Allen Park — A year after fielding the worst defense in franchise history, and seeing those struggles continue through the first half of the 2021 season, the Detroit Lions were in desperate need for an identity on that side of the ball.
Whether intentionally borrowed or absorbed through subconscious osmosis, they found one in Pittsburgh coming out of the bye.
Following the team’s exit meetings last week, cornerback Amani Oruwariye sat down with the media before leaving the team’s facility for the last time prior to the start of the offseason. During that interview session he brought with him a stylized padlock, painted in the Steelers’ color scheme. Given to each member of the defense, the solid black lock had yellow lettering that read, “Lock the Gates.”
“It’s just a mentality,” Oruwariye said. “More physical, more fast, just more. We need more. So this is just something to keep with us while we’re watching the playoffs and our blood is boiling watching other teams get to keep playing and not us. Just something to keep with us.”

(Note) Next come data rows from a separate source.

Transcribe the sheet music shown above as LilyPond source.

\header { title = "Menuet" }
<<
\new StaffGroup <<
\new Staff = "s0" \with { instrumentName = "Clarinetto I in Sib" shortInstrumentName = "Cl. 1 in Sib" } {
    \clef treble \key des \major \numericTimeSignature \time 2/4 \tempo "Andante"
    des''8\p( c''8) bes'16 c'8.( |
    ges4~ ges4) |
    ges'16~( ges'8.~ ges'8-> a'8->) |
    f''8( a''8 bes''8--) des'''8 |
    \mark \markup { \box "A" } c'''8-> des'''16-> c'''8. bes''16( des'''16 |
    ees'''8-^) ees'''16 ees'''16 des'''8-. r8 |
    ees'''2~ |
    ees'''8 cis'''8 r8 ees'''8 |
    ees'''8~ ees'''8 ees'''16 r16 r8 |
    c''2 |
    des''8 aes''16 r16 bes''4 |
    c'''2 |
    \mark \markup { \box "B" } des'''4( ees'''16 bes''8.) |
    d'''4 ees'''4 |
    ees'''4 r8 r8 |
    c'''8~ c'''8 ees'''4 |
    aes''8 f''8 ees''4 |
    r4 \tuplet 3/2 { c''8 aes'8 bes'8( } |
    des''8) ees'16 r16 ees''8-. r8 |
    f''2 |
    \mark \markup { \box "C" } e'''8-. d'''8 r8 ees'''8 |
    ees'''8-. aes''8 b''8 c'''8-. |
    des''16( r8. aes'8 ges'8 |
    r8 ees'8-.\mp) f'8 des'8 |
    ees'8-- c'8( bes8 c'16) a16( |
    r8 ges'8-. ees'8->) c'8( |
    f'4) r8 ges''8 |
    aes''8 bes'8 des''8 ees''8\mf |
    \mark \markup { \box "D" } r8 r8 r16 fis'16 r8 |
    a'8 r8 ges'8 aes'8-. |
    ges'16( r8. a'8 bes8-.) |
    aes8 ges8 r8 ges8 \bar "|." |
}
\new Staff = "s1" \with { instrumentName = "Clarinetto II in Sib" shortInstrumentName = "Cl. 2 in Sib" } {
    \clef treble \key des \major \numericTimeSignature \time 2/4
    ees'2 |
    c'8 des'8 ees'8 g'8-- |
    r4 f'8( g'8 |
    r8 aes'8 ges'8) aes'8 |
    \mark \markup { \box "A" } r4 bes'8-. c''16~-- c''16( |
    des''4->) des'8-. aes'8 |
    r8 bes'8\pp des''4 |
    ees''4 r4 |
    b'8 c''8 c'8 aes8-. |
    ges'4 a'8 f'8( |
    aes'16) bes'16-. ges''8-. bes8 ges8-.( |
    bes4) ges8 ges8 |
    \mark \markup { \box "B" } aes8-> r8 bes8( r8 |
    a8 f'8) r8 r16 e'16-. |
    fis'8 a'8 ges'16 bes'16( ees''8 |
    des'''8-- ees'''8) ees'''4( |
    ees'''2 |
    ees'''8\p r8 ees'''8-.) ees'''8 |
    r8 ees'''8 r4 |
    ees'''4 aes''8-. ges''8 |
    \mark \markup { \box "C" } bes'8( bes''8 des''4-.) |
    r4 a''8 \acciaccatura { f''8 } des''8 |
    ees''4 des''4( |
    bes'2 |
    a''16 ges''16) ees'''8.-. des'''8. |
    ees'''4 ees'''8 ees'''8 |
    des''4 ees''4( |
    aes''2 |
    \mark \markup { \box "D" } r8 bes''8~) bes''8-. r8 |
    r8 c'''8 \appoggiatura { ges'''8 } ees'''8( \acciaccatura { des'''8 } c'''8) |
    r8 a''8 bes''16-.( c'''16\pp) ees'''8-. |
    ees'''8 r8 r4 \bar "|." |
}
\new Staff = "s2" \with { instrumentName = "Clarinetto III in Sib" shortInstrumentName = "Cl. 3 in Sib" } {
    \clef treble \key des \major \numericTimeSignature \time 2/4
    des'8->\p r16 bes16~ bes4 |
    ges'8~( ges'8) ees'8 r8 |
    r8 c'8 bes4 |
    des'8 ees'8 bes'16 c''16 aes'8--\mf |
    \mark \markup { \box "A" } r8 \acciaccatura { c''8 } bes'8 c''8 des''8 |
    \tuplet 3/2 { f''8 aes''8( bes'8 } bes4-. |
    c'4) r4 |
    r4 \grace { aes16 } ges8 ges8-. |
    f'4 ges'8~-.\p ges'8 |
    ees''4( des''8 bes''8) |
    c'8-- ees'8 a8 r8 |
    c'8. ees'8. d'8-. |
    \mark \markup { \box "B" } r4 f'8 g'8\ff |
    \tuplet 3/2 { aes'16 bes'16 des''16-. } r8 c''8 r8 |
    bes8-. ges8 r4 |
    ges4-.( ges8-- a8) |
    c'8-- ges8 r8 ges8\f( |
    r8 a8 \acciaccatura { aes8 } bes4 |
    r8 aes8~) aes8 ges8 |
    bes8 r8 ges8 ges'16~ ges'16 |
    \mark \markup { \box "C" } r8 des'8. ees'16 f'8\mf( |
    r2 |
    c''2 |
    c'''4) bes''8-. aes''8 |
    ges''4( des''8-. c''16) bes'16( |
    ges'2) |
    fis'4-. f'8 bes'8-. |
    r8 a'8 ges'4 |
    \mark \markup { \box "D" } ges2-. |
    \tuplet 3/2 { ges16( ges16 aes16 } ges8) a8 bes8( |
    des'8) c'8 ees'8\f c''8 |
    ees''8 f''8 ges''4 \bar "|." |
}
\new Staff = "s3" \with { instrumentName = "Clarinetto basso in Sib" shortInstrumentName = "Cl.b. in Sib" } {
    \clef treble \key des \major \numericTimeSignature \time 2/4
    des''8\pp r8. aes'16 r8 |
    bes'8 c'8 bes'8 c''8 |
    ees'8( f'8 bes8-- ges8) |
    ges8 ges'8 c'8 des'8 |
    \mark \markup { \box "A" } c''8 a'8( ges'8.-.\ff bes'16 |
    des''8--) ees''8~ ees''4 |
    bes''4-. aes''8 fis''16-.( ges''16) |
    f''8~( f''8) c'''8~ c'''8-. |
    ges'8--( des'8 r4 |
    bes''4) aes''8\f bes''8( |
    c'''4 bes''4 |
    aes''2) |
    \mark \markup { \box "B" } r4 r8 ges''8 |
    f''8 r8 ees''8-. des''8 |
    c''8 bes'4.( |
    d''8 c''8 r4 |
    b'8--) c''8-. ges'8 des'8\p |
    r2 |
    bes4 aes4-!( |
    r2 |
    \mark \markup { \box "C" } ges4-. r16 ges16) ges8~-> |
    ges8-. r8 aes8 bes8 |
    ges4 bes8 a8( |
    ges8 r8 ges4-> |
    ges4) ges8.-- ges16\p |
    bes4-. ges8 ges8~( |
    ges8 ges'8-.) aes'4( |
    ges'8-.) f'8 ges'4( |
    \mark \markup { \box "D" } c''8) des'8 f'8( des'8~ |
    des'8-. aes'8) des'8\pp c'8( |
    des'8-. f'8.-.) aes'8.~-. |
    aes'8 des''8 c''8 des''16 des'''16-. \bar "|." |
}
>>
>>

It could be entirely coincidental the Lions adopted the phrase following their best defensive performance of the season — a 16-16 tie on the road against a franchise that has been defined by its toughness and physicality for decades — but another team that plays their home games at Heinz Field, the University of Pittsburgh, has been using the mantra for years.
Coach Pat Narduzzi, who oversaw the “No Fly Zone” as Michigan State’s defensive coordinator several years back, brought the lock-the-gates mindset with him when he took over as the coach of the Panthers.
“I believe ‘Lock The Gates’ means when you step on that field and there’s an opponent standing out there, you want to lock the gates behind you. You want to fight that opponent until there’s only one standing,” Pitt tight end Tyler Sear said in 2018.
And its usage in Pittsburgh goes back even further, to when longtime Ravens linebacker Terrell Suggs used the phrase during a 2012 interview to describe playing on the road against the rival Steelers.
“When we go down to Heinz Field and you see the towels, and you see the colors, you know you’re in a fight,” Suggs said. “As soon as we walk in their stadium, they’re going to lock the gates. But that’s what we want. We definitely want them to lock the gates behind us so we can get in there and we can have it out.”
The Lions remain a far cry from those great Steelers and Ravens units, and aren’t really on the same relative level as the University of Pittsburgh, but there’s little doubt the team made marked defensive improvements starting with that Pittsburgh game.
Through the first eight weeks of the 2021 campaign, first-year defensive coordinator Aaron Glenn spent his time plugging leak after leak, while trying to remain upbeat. But before the players left for the bye week, the group symbolically buried the film from those early-season contests, with several stomping on the dirt after the deed was done.
At that stage in the season, the Lions were allowing more than 30 points per game and had been historically brutal in the red zone, allowing touchdowns on 20 of 24 trips inside the 20-yard line. Glenn needed his players to forget those struggles and come back from their brief break anew.
And to a large extent they did. Starting with the Pittsburgh game, the Lions made critical improvements in three areas. First and foremost, they got much better in the red zone, trimming opponents’ success rate by 22%. Secondly, the Lions forced more turnovers, increasing their per game production by more than 50%.
And, as you might imagine, those two things directly impacted the most important stat, points. Across the final nine games, the Lions cut scoring by nearly six points per game, down to a respectable 24.8 average.
And that includes the ugly bump in the turnaround, when the Lions surrendered 50 points for just the seventh time in franchise history during the Super Bowl era in a 51-29 loss on the road to the Seattle Seahawks.
That did little to quell the optimism generated the final nine games.
“The sky’s the limit,” Oruwariye said. “Just had our last exit meeting with the defense and that’s all we really talked about, just building on the foundation. We definitely had a culture shift, I would say, at least defensively, after the bye week. That’s what this (the lock) is about: Lock the Gates. It was the Pittsburgh game. That was the one where we felt like the mentality switched.”